3. Pasal 109 ayat (7)
Pasal 109 ayat (7) berbunyi: Dalam pelaksanaan E-Tendering dilakukan sengan
ketentuan sebagai berikut:
a. Tidak diperlukan jaminan penawaran;
b. Tidak diperlukan sanggahan kualifikasi;
c. Apabila penawaran yang masuk kurang dari 3 (tiga) peserta, pemilihan penyedia
dilanjutkan dengan dilakukan negosiasi teknis dan harga/biaya;
d. Tidak diperlukan sanggahan banding;
e. Untuk pemilihan penyedia jasa konsultansi:
1) Daftar pendek berjumlah 3 (tiga) sampai 5 (lima) penyedia jasa
konsultansi;
2) Seleksi sederhana dilakukan dengan metode pascakualifikasi.
Penggunaan kata tidak diperlukan pada pasal 109 ayat (7) huruf b, dan huruf d
menurut hemat penulis adalah kurang tepat. Kata tersebut seharusnya diganti
dengan kata tidak dibolehkan.
Dalam konteks ketentuan tentang E-Tendering kata diperlukan dan dibolehkan
memiliki arti yang berbeda.
Kalimat tidak diperlukan sanggahan kualifikasi (pasal 109 ayat (7) huruf b)
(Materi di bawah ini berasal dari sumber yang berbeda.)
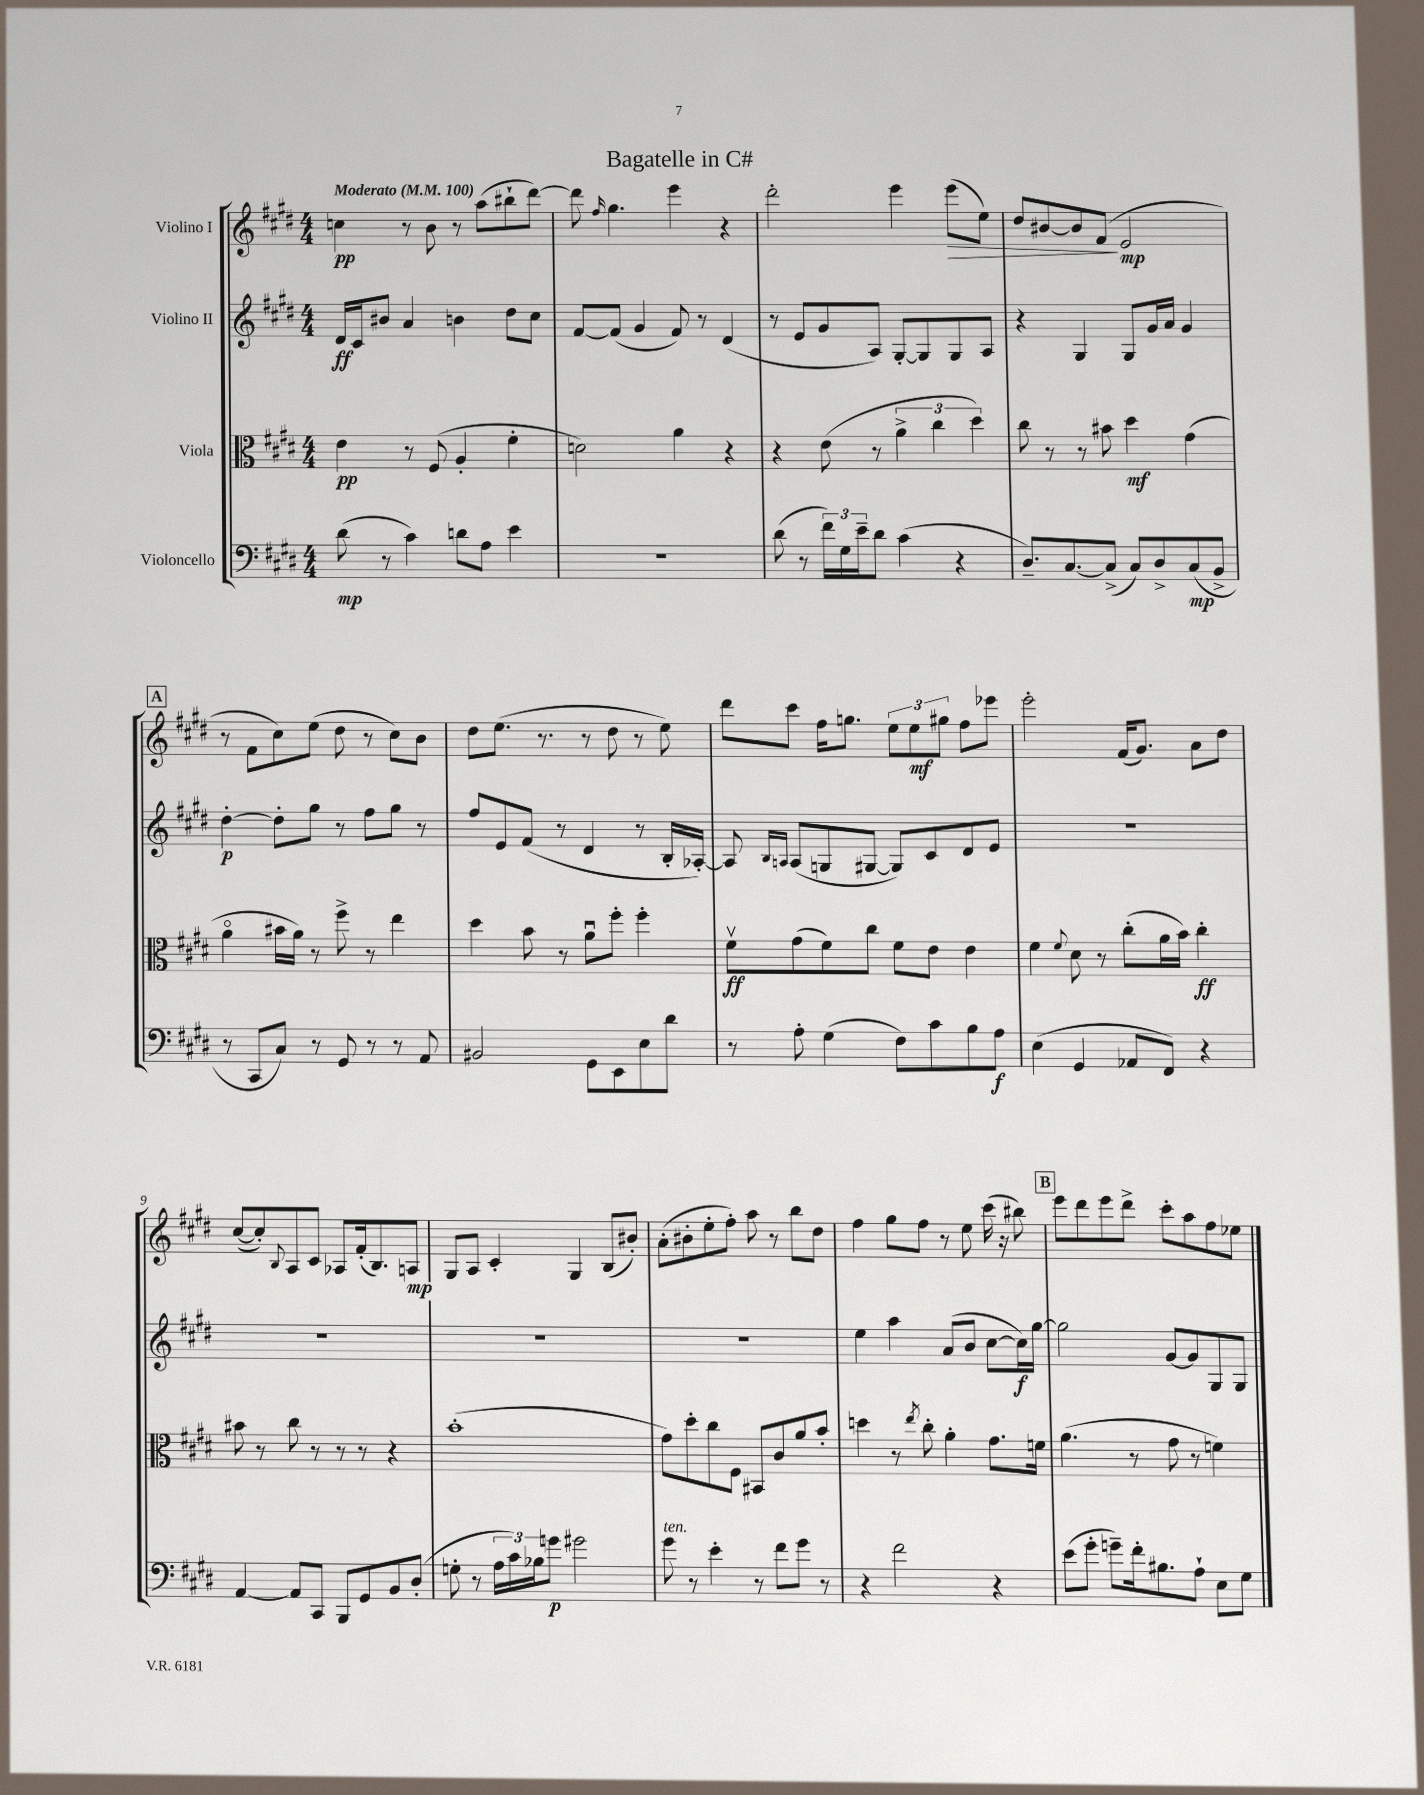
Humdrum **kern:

**kern	**kern	**kern	**kern
*staff4	*staff3	*staff2	*staff1
*clefF4	*clefC3	*clefG2	*clefG2
*k[f#c#g#d#]	*k[f#c#g#d#]	*k[f#c#g#d#]	*k[f#c#g#d#]
*M4/4	*M4/4	*M4/4	*M4/4
*MM100	*MM100	*MM100	*MM100
(8d#\	4e\	16d#/LL	4cc\
.	.	16c#/J	.
8r	.	8b#/J	.
4c#\)	8r	4a/	8r
.	(8F#/	.	8b\
8d\L	4A'/	4b\	8r
8A\J	.	.	(8aa\L
4e\	4f#'\	8dd#\L	8bb#`\
.	.	8cc#\J	[8ddd#\J)
=	=	=	=
1r	2d\)	[8f#/L	8ddd#\]
.	.	.	16qqff#/
.	.	(8f#/]J	4.gg#\
.	.	4g#/	.
.	4a\	8f#/)	4eee\
.	.	8r	.
.	4r	(4d#/	4r
=	=	=	=
(8d#\	4r	8r	2ddd#'\
8r	.	8e/L	.
24f#\LL)	(8e\	8g#/	.
24G#\	.	.	.
24e~\J	.	.	.
8d#\J	8r	8A/J)	.
(4c#\	6a^\	[8G#'/L	4eee\
.	.	8G#/]	.
.	6cc#\	.	.
4r	.	8G#/	(8eee\L
.	6dd#\)	.	.
.	.	8A/J	8ee\J)
=	=	=	=
8.D#~/L)	8cc#\	4r	8dd#/L
.	8r	.	[8b#/
[8.C#/	.	.	.
.	8r	4G#/	8b#/]
(8C#^/]J	8b#\	.	(8f#/J
8C#/L)	4dd#\	8G#/L	2e/
8D#^/	.	16g#/L	.
.	.	16a/JJ	.
(8C#/	(4g#\	4g#/	.
8BB^/J	.	.	.
=	=	=	=
8r	4ao\	[4dd#'\	8r
8CC#/L	.	.	8f#\L
8C#/J)	16b#\LL	8dd#'\]L	8cc#\)
.	16a\JJ)	.	.
8r	8r	8gg#\J	(8ee\J
8GG#/	8ff#^\	8r	8dd#\
8r	8r	8ff#\L	8r
8r	4ee\	8gg#\J	8cc#\L)
8AA/	.	8r	8b\J
=	=	=	=
2BB#/	4dd#\	8ff#/L	8dd#\L
.	.	8e/	(8.ee\J
.	8b\	(8f#/J	.
.	.	.	8.r
.	8r	8r	.
8GG#\L	8au\L	4d#/	8r
8EE\	8ff#'\J	.	8dd#\
8E\	4ff#'\	8r	8r
8d#\J	.	16B'/LL	8ee\)
.	.	[16A-'/JJ)	.
=	=	=	=
8r	8f#v\L	8A-/]	8ddd#\L
.	.	16qqB/LL	.
.	.	16qqA/JJ	.
8A'\	(8g#\	(8A/L	8ccc#\J
(4G#\	8f#\)	8G/	16ff#\LK
.	.	.	8.gg\J
.	8cc#\J	[8G#/J	.
8F#\L)	8f#\L	8G#/]L)	12ee\L
.	.	.	12ee\
8c#\	8e\J	8c#/	.
.	.	.	12gg#\J
8B\	4e\	8d#/	8ff#\L
8A\J	.	8e/J	8eee-\J
=	=	=	=
(4E\	4f#\	1r	2eee'\
.	8qqf#/	.	.
4GG#/	8d#\	.	.
.	8r	.	.
8AA-/L	(8cc#'\L	.	(16f#/LK
.	.	.	8.g#/J)
8FF#/J)	16a\L	.	.
.	16b\JJ)	.	.
4r	4cc#'\	.	8a\L
.	.	.	8dd#\J
=	=	=	=
[4AA/	8b#\	1r	([8cc#/L
.	8r	.	8cc#'/])
.	.	.	8qqB/
8AA/]L	8cc#\	.	8A/
8CC#/J	8r	.	8c#/J
8BBB/L	8r	.	8A-/L
8GG#/	8r	.	(16f#'/k
.	.	.	8.B/)
8BB/	4r	.	.
(8D#'/J	.	.	8A/J
=	=	=	=
8G'\	(1b'	1r	8G#/L
8r	.	.	8A/J
24A\LL	.	.	4c#'/
24c#\)	.	.	.
24B-\J	.	.	.
8g\J	.	.	.
2g#\	.	.	4G#/
.	.	.	(8B/L
.	.	.	8b#'/J)
=	=	=	=
8g#\	8g#\L)	1r	(8a'\L
8r	8dd#'\	.	8b#'\
4e'\	8cc#\	.	8ee'\
.	8F#\J	.	8ff#'\J)
8r	8BB#/L	.	8aa\
8f#\L	8c#/	.	8r
8g#\J	8a/	.	8bb\L
8r	8b'/J	.	8dd#\J
=	=	=	=
4r	4dd\	4ee\	4ff#\
2f#\	8r	4aa\	8gg#\L
.	8qee/	.	.
.	8cc#'\	.	8ff#\J
.	4a'\	(8a/L	8r
.	.	8b/J	8ee\
4r	8.g#\L	[8cc#\L	(16ccc#\
.	.	.	16r
.	.	16cc#\]L)	8bb#\)
.	16f\Jk	[16gg#\JJ	.
=	=	=	=
(8e\L	(4.a\	2gg#\]	8eee\L
8g#'\J	.	.	8ddd#\
8g~\L)	.	.	8eee\
16f#'\k	8r	.	8ddd#^\J
8.B#\	.	.	.
.	8g#\	[8g#/L	8ccc#'\L
8A`\J	8r	8g#/]	8aa\
8E\L	4f\)	8G#/	8ff#\
8G#\J	.	8G#/J	8ee-\J
==	==	==	==
*-	*-	*-	*-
menunjukkan bahwa sanggahan kualifikasi sebenarnya suatu yang dikehendaki
tetapi ketiadaan sanggahan tersebut tidak menyebabkan proses E-Tendering
menjadi tidak sah. Dengan rumusan demikian berarti:
Peserta dibolehkan mengajukan sanggahan kualifikasi.
Jika tidak ada peserta yang mengajukan sanggahan kualifikasi proses
lelang/seleksi tetap sah.
Demikian juga kalimat tidak diperlukan sanggahan banding (pasal 109 ayat (7)
huruf d) menunjukkan bahwa sanggahan banding sebenarnya suatu yang
dikehendaki tetapi ketiadaan sanggahan tersebut tidak menyebabkan proses ETendering menjadi tidak sah.
Dengan rumusan yang terdapat dalam pasal 109 ayat (7) tersebut berarti:
Dalam proses E-Tendering, sanggahan bukan saja tidak diperlukan tetapi harus
dihindari karena adanya sanggahan menunjukkan bahwa peserta lelang/seleksi tidak
puas atas keputusan Pokja ULP. Adanya sanggahan jelas akan menghambat proses
lelang/seleksi. Bahkan tidak jarang sanggahan menjadi titik awal dari lahirnya
kekisruhan dan dapat berbuntut panjang.
Memperhatikan bahwa lahirnya Perpres nomor 4 tahun 2015 ini dilandasi
pertimbangan perlunya inovasi dalam pengadaan barang/jasa, penulis berkeyakinan
bahwa pemerintah sebenarnya menginginkan agar proses tender berlangsung lebih
sederhana dan cepat dengan tidak memberi peluang kepada peserta untuk
mengajukan sanggahan kualifikasi dan sanggahan banding. Karena itu penggunaan
kata tidak diperlukan dalam pasal 109 ayat (7) huruf b dan huruf d tersebut
merupakan suatu kesalahan.
Daftar Pustaka:
1. Keputusan Presiden nomor 80 tahun 2003 tentang Pedoman Pelaksanaan
Pengadaan Barang/Jasa Pemerintah;
2. Peraturan Presiden nomor 54 tahun 2010 tentang Pengadaan Barang/Jasa
Pemerintah;
3. Peraturan Presiden Nomor 70 tahun 2012 tentang Perubahan Kedua atas Peraturan
Presiden nomor 54 tahun 2010 tentang Pengadaan Barang/Jasa Pemerintah;
4. Peraturan Presiden Nomor 4 tahun 2015 tentang Perubahan Keempat atas
Peraturan Presiden nomor 54 tahun 2010 tentang Pengadaan Barang/Jasa
Pemerintah;
5. Peraturan Kepala LKPP nomor 14 tahun 2012 tentang Petunjuk Teknis Peraturan
Presiden Nomor 70 tahun 20121 tentang Perubahan Kedua atas Peraturan Presiden
nomor 54 tahun 2010 tentang Pengadaan Barang/Jasa Pemerintah.
6. Peraturan Kepala LKPP nomor 18 tahun 2012 tentang E-Tendering.